Examination of public health data shines a welcome light on which communities suffer the least – and most – violence, explains Ian Warren.
People living in ethnically diverse neighbourhoods are less likely to suffer an assault than are residents of areas with little or no racial diversity. This is one of the striking results of analysis of public health data in Greater Manchester.
The data confirms that residents in the poorest neighbourhoods are substantially more likely to attend hospitals’ A&E departments – or be admitted to hospital for continuing treatment – because of an assault than are people living in more affluent areas.
However, the presence of ethnic diversity reduces the impact of poverty on levels of violence. This suggests that poor white neighbourhoods suffer higher levels of violence than do poor but ethnically diverse neighbourhoods – a pattern supported by other data.
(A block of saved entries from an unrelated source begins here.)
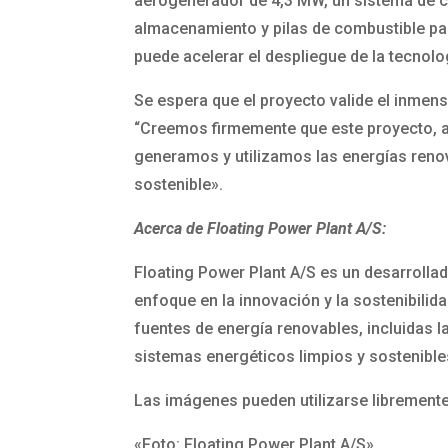
aerogenerador de 4,3 MW, un sistema de co
almacenamiento y pilas de combustible par
puede acelerar el despliegue de la tecnolo
Se espera que el proyecto valide el inmens
“Creemos firmemente que este proyecto, al 
generamos y utilizamos las energías reno
sostenible».
Acerca de Floating Power Plant A/S:
Floating Power Plant A/S es un desarrolla
enfoque en la innovación y la sostenibili
fuentes de energía renovables, incluidas l
sistemas energéticos limpios y sostenible
Las imágenes pueden utilizarse libremente
«Foto: Floating Power Plant A/S».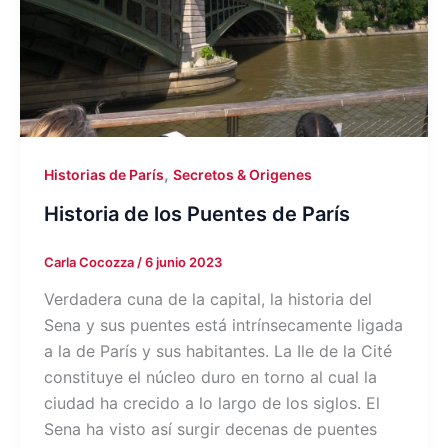
,
Historias de París
Secretos & Origenes
Historia de los Puentes de París
Carla Cocozza
/
6 junio 2023
Verdadera cuna de la capital, la historia del
Sena y sus puentes está intrínsecamente ligada
a la de París y sus habitantes. La Ile de la Cité
constituye el núcleo duro en torno al cual la
ciudad ha crecido a lo largo de los siglos. El
Sena ha visto así surgir decenas de puentes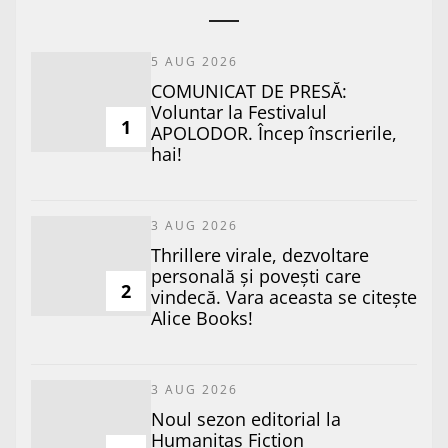
5 AUG 2026
COMUNICAT DE PRESĂ:
Voluntar la Festivalul
1
APOLODOR. Încep înscrierile,
hai!
3 AUG 2026
Thrillere virale, dezvoltare
personală și povești care
2
vindecă. Vara aceasta se citește
Alice Books!
3 AUG 2026
​Noul sezon editorial la
Humanitas Fiction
Residents of fast changing neighbourhoods are also more likely to attend hospital because of assault – especially those areas with large numbers of students. But the phenomenon is not restricted to student areas.
There is a strong relationship between the impact of violence on a neighbourhood and its closeness to on-licence and off-licence alcohol outlets.
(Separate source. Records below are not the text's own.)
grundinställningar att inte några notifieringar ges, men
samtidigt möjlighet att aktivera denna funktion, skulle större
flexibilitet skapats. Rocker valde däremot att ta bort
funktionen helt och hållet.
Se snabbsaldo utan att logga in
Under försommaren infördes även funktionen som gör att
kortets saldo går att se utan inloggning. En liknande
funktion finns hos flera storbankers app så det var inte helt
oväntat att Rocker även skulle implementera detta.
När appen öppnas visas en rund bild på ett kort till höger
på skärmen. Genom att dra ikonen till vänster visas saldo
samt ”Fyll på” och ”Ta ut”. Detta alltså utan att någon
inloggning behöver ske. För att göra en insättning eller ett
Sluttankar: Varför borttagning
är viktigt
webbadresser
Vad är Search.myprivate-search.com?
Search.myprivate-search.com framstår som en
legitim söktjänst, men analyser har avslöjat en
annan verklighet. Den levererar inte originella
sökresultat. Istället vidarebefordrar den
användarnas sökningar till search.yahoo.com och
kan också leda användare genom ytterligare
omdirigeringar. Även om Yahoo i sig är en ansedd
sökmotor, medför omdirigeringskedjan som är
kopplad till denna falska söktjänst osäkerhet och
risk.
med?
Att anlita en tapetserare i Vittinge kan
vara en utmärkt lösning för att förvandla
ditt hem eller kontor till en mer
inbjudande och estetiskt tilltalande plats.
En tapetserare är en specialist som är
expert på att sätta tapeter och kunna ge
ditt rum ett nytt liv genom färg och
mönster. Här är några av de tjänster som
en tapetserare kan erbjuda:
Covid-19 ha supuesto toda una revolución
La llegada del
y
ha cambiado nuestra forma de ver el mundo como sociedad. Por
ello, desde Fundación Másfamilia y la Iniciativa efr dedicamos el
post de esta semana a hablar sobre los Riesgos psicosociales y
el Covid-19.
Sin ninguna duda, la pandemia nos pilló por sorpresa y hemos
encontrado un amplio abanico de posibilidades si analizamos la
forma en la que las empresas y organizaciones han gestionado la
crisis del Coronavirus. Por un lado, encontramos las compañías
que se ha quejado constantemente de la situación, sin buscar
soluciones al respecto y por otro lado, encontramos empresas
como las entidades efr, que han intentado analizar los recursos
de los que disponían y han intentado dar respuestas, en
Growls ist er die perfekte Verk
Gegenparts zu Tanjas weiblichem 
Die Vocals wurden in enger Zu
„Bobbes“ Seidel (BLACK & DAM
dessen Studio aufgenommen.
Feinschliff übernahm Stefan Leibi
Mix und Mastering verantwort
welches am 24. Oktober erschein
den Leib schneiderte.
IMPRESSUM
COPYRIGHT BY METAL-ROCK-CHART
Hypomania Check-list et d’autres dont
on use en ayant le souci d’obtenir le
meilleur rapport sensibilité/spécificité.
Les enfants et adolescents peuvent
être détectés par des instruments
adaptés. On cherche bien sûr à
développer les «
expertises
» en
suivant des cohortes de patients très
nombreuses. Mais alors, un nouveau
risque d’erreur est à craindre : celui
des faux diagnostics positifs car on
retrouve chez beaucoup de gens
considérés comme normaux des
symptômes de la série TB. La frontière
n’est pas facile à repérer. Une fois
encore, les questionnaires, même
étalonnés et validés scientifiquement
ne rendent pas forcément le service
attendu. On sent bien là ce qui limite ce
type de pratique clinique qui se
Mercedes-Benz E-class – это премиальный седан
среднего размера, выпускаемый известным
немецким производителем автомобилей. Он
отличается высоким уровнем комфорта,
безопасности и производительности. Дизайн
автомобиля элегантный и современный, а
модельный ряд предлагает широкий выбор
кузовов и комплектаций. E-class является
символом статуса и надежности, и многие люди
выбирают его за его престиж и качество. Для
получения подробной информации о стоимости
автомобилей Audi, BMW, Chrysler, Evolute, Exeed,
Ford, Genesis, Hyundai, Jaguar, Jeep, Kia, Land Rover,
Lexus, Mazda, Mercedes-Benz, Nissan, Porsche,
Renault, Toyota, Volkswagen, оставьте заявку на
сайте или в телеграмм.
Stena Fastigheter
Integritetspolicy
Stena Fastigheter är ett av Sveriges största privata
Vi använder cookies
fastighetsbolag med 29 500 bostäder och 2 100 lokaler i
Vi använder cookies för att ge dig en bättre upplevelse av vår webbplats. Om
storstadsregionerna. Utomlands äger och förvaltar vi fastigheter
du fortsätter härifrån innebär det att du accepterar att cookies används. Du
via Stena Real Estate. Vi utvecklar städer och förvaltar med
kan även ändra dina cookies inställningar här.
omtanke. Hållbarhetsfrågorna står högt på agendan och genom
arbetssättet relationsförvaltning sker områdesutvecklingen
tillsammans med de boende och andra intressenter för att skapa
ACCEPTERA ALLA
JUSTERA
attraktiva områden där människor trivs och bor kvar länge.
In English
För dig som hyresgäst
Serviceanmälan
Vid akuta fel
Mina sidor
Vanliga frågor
Areas with a high density of off-licence alcohol retailers – including supermarkets, as well as specialist off-licences – suffer a greater amount of serious violence resulting in hospital admissions. This finding confirms research elsewhere that ‘pre-loading’ with alcohol before a night out is likely to lead to more serious intoxication and thus more serious violence.
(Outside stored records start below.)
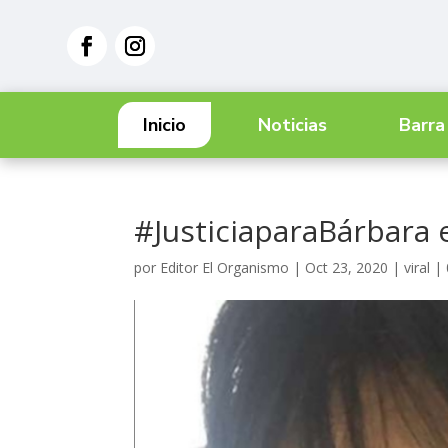
Inicio
Noticias
Barra
#JusticiaparaBárbara e
por
Editor El Organismo
|
Oct 23, 2020
|
viral
|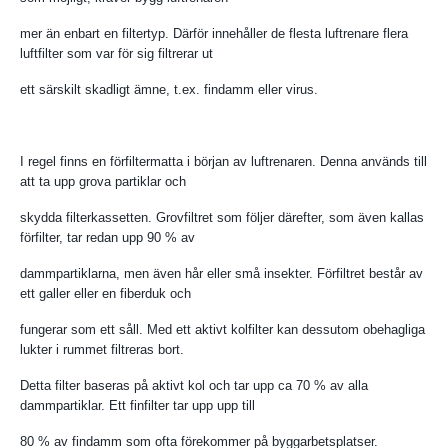
mer än enbart en filtertyp. Därför innehåller de flesta luftrenare flera
luftfilter som var för sig filtrerar ut
ett särskilt skadligt ämne, t.ex. findamm eller virus.
I regel finns en förfiltermatta i början av luftrenaren. Denna används till
att ta upp grova partiklar och
skydda filterkassetten. Grovfiltret som följer därefter, som även kallas
förfilter, tar redan upp 90 % av
dammpartiklarna, men även hår eller små insekter. Förfiltret består av
ett galler eller en fiberduk och
fungerar som ett såll. Med ett aktivt kolfilter kan dessutom obehagliga
lukter i rummet filtreras bort.
Detta filter baseras på aktivt kol och tar upp ca 70 % av alla
dammpartiklar. Ett finfilter tar upp upp till
80 % av findamm som ofta förekommer på byggarbetsplatser.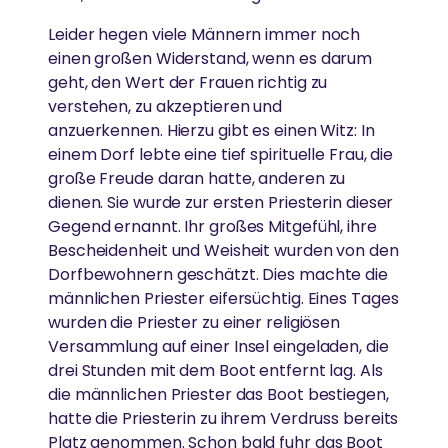
Leider hegen viele Männern immer noch
einen großen Widerstand, wenn es darum
geht, den Wert der Frauen richtig zu
verstehen, zu akzeptieren und
anzuerkennen. Hierzu gibt es einen Witz: In
einem Dorf lebte eine tief spirituelle Frau, die
große Freude daran hatte, anderen zu
dienen. Sie wurde zur ersten Priesterin dieser
Gegend ernannt. Ihr großes Mitgefühl, ihre
Bescheidenheit und Weisheit wurden von den
Dorfbewohnern geschätzt. Dies machte die
männlichen Priester eifersüchtig. Eines Tages
wurden die Priester zu einer religiösen
Versammlung auf einer Insel eingeladen, die
drei Stunden mit dem Boot entfernt lag. Als
die männlichen Priester das Boot bestiegen,
hatte die Priesterin zu ihrem Verdruss bereits
Platz genommen. Schon bald fuhr das Boot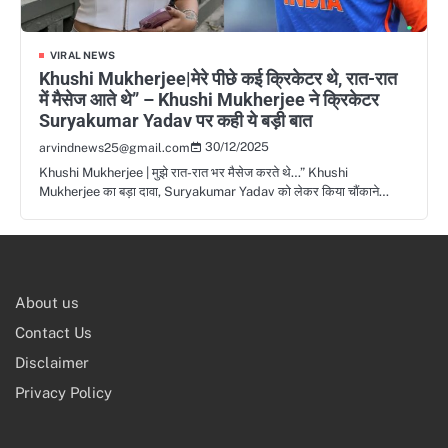
VIRAL NEWS
Khushi Mukherjee|मेरे पीछे कई क्रिकेटर थे, रात-रात
में मैसेज आते थे” – Khushi Mukherjee ने क्रिकेटर
Suryakumar Yadav पर कही ये बड़ी बात
30/12/2025
arvindnews25@gmail.com
Khushi Mukherjee | मुझे रात-रात भर मैसेज करते थे…” Khushi
Mukherjee का बड़ा दावा, Suryakumar Yadav को लेकर किया चौंकाने…
About us
Contact Us
Disclaimer
Privacy Policy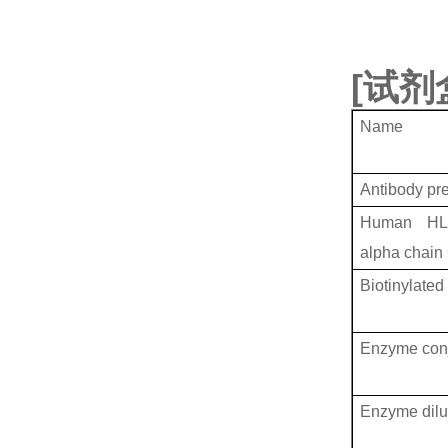
[
试剂
Name
Antibody pr
Human HLA c
alpha chain
Biotinylated
Enzyme conj
Enzyme dilu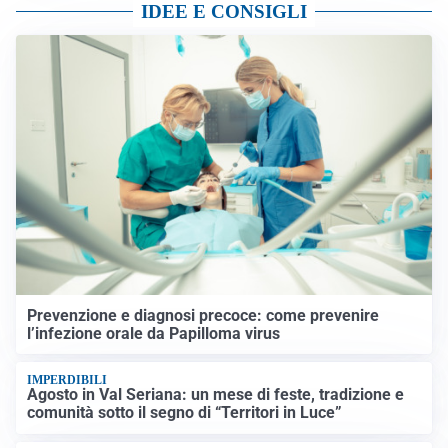
IDEE E CONSIGLI
Prevenzione e diagnosi precoce: come prevenire
l’infezione orale da Papilloma virus
IMPERDIBILI
Agosto in Val Seriana: un mese di feste, tradizione e
comunità sotto il segno di “Territori in Luce”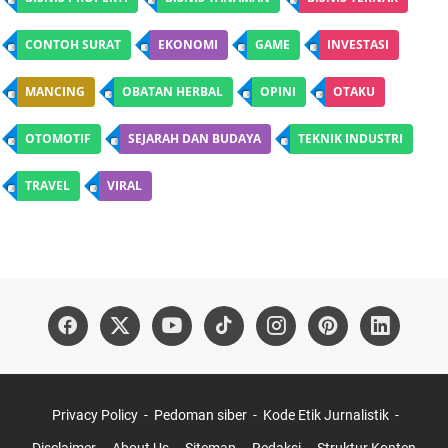
CONTOH SURAT
EKONOMI
GAME
INVESTASI
MANCING
OBATAN HERBAL
OPINI
OTAKU
OTOMOTIF
SEJARAH DAN BUDAYA
TEKNIK INDUSTRI
TRAVEL
VIRAL
Privacy Policy
Pedoman siber
Kode Etik Jurnalistik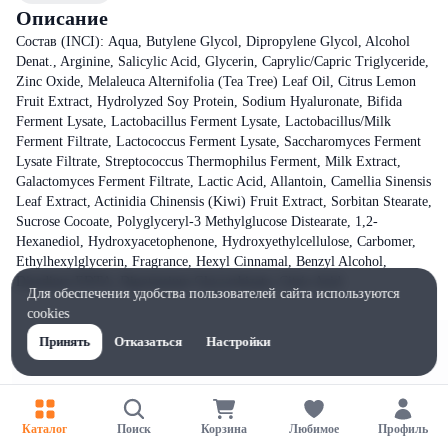
Описание
Состав (INCI): Aqua, Butylene Glycol, Dipropylene Glycol, Alcohol
Denat., Arginine, Salicylic Acid, Glycerin, Caprylic/Capric Triglyceride,
Zinc Oxide, Melaleuca Alternifolia (Tea Tree) Leaf Oil, Citrus Lemon
Fruit Extract, Hydrolyzed Soy Protein, Sodium Hyaluronate, Bifida
Ferment Lysate, Lactobacillus Ferment Lysate, Lactobacillus/Milk
Ferment Filtrate, Lactococcus Ferment Lysate, Saccharomyces Ferment
Lysate Filtrate, Streptococcus Thermophilus Ferment, Milk Extract,
Galactomyces Ferment Filtrate, Lactic Acid, Allantoin, Camellia Sinensis
Leaf Extract, Actinidia Chinensis (Kiwi) Fruit Extract, Sorbitan Stearate,
Sucrose Cocoate, Polyglyceryl-3 Methylglucose Distearate, 1,2-
Hexanediol, Hydroxyacetophenone, Hydroxyethylcellulose, Carbomer,
Ethylhexylglycerin, Fragrance, Hexyl Cinnamal, Benzyl Alcohol,
Disodium EDTA, Dipotassium Glycyrrhizate, Citric Acid.
Для обеспечения удобства пользователей сайта используются
cookies
Принять
Отказаться
Настройки
Каталог
Поиск
Корзина
Любимое
Профиль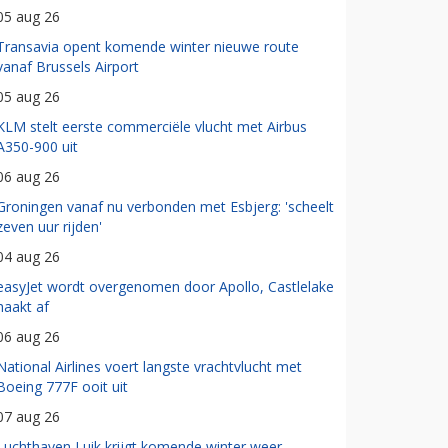
05 aug 26
Transavia opent komende winter nieuwe route
vanaf Brussels Airport
05 aug 26
KLM stelt eerste commerciële vlucht met Airbus
A350-900 uit
06 aug 26
Groningen vanaf nu verbonden met Esbjerg: 'scheelt
zeven uur rijden'
04 aug 26
easyJet wordt overgenomen door Apollo, Castlelake
haakt af
06 aug 26
National Airlines voert langste vrachtvlucht met
Boeing 777F ooit uit
07 aug 26
Luchthaven Luik krijgt komende winter weer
Public health data provides both a more comprehensive and a more reliable picture of the impact of violence on local communities than do official crime statistics. It is not possible to rely on official crime statistics to provide a rounded picture of the impact of violence. In January the UK Statistics Authority stripped the police of their national statistics status, amid concerns that officers were ‘manipulating’ the numbers.
Those of us who research interpersonal violence have known for many years that police-recorded crime statistics are a poor means to measure the scale of violence. Most violence is never reported to, or recorded by, the police. Victims may fear reprisals from their attacker if they involve the police, particularly in cases of domestic violence.
And there may be hostility towards the police, translating into an unwillingness to involve them. In some cases, the victim may not believe a crime has taken place, or that little is to be gained from reporting the incident.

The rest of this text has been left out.